Task item → Exact copies of all the records are to be output.
▼▼▼
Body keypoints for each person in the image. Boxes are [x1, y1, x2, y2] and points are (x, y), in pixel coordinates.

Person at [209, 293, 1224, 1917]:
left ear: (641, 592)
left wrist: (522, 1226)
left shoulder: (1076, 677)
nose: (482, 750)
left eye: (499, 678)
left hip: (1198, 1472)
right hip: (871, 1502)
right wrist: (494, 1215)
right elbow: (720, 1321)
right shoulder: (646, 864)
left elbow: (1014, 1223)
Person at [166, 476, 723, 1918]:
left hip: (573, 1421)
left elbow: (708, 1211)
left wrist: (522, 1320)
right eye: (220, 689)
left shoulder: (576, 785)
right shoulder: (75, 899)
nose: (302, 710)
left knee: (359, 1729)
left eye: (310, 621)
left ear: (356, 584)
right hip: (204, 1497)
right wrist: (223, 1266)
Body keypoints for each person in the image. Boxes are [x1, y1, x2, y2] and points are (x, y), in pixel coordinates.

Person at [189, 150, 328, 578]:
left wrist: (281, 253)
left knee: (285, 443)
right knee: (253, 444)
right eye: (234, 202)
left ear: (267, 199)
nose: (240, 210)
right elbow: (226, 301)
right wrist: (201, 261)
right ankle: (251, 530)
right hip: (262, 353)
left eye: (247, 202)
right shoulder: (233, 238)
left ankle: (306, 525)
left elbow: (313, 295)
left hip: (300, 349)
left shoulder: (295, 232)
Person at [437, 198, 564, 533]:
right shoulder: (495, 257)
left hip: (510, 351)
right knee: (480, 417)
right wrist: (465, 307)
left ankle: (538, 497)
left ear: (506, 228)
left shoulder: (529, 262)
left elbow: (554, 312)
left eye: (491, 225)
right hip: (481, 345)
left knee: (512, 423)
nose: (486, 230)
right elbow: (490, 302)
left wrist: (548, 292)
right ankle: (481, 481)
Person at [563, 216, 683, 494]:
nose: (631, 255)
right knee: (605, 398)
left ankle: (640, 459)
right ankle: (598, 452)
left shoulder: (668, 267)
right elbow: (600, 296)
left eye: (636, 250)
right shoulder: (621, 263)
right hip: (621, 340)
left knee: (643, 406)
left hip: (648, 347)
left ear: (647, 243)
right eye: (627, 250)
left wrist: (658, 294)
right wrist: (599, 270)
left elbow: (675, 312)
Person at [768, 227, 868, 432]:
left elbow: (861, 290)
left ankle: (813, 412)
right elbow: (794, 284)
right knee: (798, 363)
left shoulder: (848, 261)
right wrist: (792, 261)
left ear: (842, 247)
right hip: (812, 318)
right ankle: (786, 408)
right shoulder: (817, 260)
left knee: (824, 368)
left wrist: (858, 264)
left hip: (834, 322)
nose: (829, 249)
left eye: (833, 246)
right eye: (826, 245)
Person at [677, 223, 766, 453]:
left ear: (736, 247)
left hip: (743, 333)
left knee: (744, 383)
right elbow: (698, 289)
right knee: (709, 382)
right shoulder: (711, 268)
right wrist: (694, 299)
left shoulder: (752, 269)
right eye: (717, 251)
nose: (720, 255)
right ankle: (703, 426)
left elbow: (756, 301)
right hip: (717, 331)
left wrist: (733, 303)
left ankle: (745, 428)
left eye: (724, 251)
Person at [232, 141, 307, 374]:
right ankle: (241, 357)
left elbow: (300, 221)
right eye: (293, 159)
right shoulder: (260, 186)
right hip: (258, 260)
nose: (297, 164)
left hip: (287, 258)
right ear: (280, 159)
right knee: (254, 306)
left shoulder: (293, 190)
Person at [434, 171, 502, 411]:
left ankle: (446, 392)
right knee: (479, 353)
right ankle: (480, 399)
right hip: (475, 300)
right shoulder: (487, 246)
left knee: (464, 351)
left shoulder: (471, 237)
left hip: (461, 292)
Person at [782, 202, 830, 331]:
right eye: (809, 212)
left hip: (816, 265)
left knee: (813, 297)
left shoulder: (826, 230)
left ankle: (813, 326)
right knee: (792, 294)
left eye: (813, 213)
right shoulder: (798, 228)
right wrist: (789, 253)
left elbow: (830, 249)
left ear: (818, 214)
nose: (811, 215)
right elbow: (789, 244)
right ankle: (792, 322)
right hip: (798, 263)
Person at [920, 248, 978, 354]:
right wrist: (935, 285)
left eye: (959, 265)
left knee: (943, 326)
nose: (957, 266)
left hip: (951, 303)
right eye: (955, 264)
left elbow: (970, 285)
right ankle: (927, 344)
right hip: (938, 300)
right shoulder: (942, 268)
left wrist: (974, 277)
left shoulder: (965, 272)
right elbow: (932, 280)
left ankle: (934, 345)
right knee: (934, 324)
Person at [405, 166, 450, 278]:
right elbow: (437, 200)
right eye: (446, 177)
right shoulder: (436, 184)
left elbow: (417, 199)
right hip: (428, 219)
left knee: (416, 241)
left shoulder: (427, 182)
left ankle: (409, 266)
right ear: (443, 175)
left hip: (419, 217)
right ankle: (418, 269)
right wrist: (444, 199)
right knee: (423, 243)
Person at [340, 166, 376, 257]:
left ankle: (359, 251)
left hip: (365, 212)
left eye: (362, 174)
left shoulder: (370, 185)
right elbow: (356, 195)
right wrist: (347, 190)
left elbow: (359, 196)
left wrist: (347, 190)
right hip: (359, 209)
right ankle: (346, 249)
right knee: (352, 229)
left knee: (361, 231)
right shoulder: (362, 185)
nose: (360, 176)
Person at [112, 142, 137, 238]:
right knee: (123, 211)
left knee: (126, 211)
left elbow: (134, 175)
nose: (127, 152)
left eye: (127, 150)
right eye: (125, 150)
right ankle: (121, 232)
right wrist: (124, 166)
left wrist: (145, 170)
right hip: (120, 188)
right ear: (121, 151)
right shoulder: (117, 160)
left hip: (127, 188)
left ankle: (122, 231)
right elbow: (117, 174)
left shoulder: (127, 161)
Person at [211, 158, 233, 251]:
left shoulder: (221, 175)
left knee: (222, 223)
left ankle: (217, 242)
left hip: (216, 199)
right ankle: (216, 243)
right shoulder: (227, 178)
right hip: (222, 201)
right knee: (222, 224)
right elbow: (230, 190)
▲▲▲
Response →
Body keypoints for each person in the image. Boxes are [x1, y1, x2, y2] and points are (x, y), in pixel coordinates.

Person at [209, 293, 1224, 1917]:
left ear: (641, 592)
left wrist: (522, 1226)
left shoulder: (1076, 677)
nose: (482, 750)
left eye: (499, 678)
left hip: (1198, 1472)
right hip: (871, 1502)
right wrist: (494, 1215)
right elbow: (720, 1321)
right shoulder: (646, 864)
left elbow: (1014, 1223)
Person at [166, 476, 723, 1918]:
left hip: (573, 1421)
left elbow: (708, 1211)
left wrist: (522, 1320)
right eye: (220, 689)
left shoulder: (576, 785)
right shoulder: (75, 899)
nose: (302, 710)
left knee: (359, 1729)
left eye: (310, 621)
left ear: (356, 584)
right hip: (204, 1497)
right wrist: (223, 1266)
Body keypoints for each person in the image. Boxes are [x1, y1, x2, y2] and points are (x, y), in pixel coordinates.

Person at [189, 150, 328, 578]:
left wrist: (281, 253)
left knee: (285, 443)
right knee: (253, 444)
right eye: (234, 202)
left ear: (267, 199)
nose: (240, 210)
right elbow: (226, 301)
right wrist: (201, 261)
right ankle: (251, 530)
right hip: (262, 353)
left eye: (247, 202)
right shoulder: (233, 238)
left ankle: (306, 525)
left elbow: (313, 295)
left hip: (300, 349)
left shoulder: (295, 232)
Person at [437, 198, 564, 533]:
right shoulder: (495, 257)
left hip: (510, 351)
right knee: (480, 417)
right wrist: (465, 307)
left ankle: (538, 497)
left ear: (506, 228)
left shoulder: (529, 262)
left elbow: (554, 312)
left eye: (491, 225)
right hip: (481, 345)
left knee: (512, 423)
nose: (486, 230)
right elbow: (490, 302)
left wrist: (548, 292)
right ankle: (481, 481)
Person at [563, 216, 683, 494]:
nose: (631, 255)
right knee: (605, 398)
left ankle: (640, 459)
right ankle: (598, 452)
left shoulder: (668, 267)
right elbow: (600, 296)
left eye: (636, 250)
right shoulder: (621, 263)
right hip: (621, 340)
left knee: (643, 406)
left hip: (648, 347)
left ear: (647, 243)
right eye: (627, 250)
left wrist: (658, 294)
right wrist: (599, 270)
left elbow: (675, 312)
Person at [768, 227, 868, 432]:
left elbow: (861, 290)
left ankle: (813, 412)
right elbow: (794, 284)
right knee: (798, 363)
left shoulder: (848, 261)
right wrist: (792, 261)
left ear: (842, 247)
right hip: (812, 318)
right ankle: (786, 408)
right shoulder: (817, 260)
left knee: (824, 368)
left wrist: (858, 264)
left hip: (834, 322)
nose: (829, 249)
left eye: (833, 246)
right eye: (826, 245)
Person at [677, 223, 766, 453]:
left ear: (736, 247)
left hip: (743, 333)
left knee: (744, 383)
right elbow: (698, 289)
right knee: (709, 382)
right shoulder: (711, 268)
right wrist: (694, 299)
left shoulder: (752, 269)
right eye: (717, 251)
nose: (720, 255)
right ankle: (703, 426)
left elbow: (756, 301)
right hip: (717, 331)
left wrist: (733, 303)
left ankle: (745, 428)
left eye: (724, 251)
Person at [232, 141, 307, 374]:
right ankle: (241, 357)
left elbow: (300, 221)
right eye: (293, 159)
right shoulder: (260, 186)
right hip: (258, 260)
nose: (297, 164)
left hip: (287, 258)
right ear: (280, 159)
right knee: (254, 306)
left shoulder: (293, 190)
Person at [434, 171, 502, 411]:
left ankle: (446, 392)
right knee: (479, 353)
right ankle: (480, 399)
right hip: (475, 300)
right shoulder: (487, 246)
left knee: (464, 351)
left shoulder: (471, 237)
left hip: (461, 292)
Person at [782, 202, 830, 331]:
right eye: (809, 212)
left hip: (816, 265)
left knee: (813, 297)
left shoulder: (826, 230)
left ankle: (813, 326)
right knee: (792, 294)
left eye: (813, 213)
right shoulder: (798, 228)
right wrist: (789, 253)
left elbow: (830, 249)
left ear: (818, 214)
nose: (811, 215)
right elbow: (789, 244)
right ankle: (792, 322)
right hip: (798, 263)
Person at [920, 248, 978, 354]:
right wrist: (935, 285)
left eye: (959, 265)
left knee: (943, 326)
nose: (957, 266)
left hip: (951, 303)
right eye: (955, 264)
left elbow: (970, 285)
right ankle: (927, 344)
right hip: (938, 300)
right shoulder: (942, 268)
left wrist: (974, 277)
left shoulder: (965, 272)
right elbow: (932, 280)
left ankle: (934, 345)
right knee: (934, 324)
Person at [405, 166, 450, 278]:
right elbow: (437, 200)
right eye: (446, 177)
right shoulder: (436, 184)
left elbow: (417, 199)
right hip: (428, 219)
left knee: (416, 241)
left shoulder: (427, 182)
left ankle: (409, 266)
right ear: (443, 175)
left hip: (419, 217)
right ankle: (418, 269)
right wrist: (444, 199)
right knee: (423, 243)
Person at [340, 166, 376, 257]:
left ankle: (359, 251)
left hip: (365, 212)
left eye: (362, 174)
left shoulder: (370, 185)
right elbow: (356, 195)
right wrist: (347, 190)
left elbow: (359, 196)
left wrist: (347, 190)
right hip: (359, 209)
right ankle: (346, 249)
right knee: (352, 229)
left knee: (361, 231)
right shoulder: (362, 185)
nose: (360, 176)
Person at [112, 142, 137, 238]:
right knee: (123, 211)
left knee: (126, 211)
left elbow: (134, 175)
nose: (127, 152)
left eye: (127, 150)
right eye: (125, 150)
right ankle: (121, 232)
right wrist: (124, 166)
left wrist: (145, 170)
right hip: (120, 188)
right ear: (121, 151)
right shoulder: (117, 160)
left hip: (127, 188)
left ankle: (122, 231)
right elbow: (117, 174)
left shoulder: (127, 161)
Person at [211, 158, 233, 251]:
left shoulder: (221, 175)
left knee: (222, 223)
left ankle: (217, 242)
left hip: (216, 199)
right ankle: (216, 243)
right shoulder: (227, 178)
right hip: (222, 201)
right knee: (222, 224)
right elbow: (230, 190)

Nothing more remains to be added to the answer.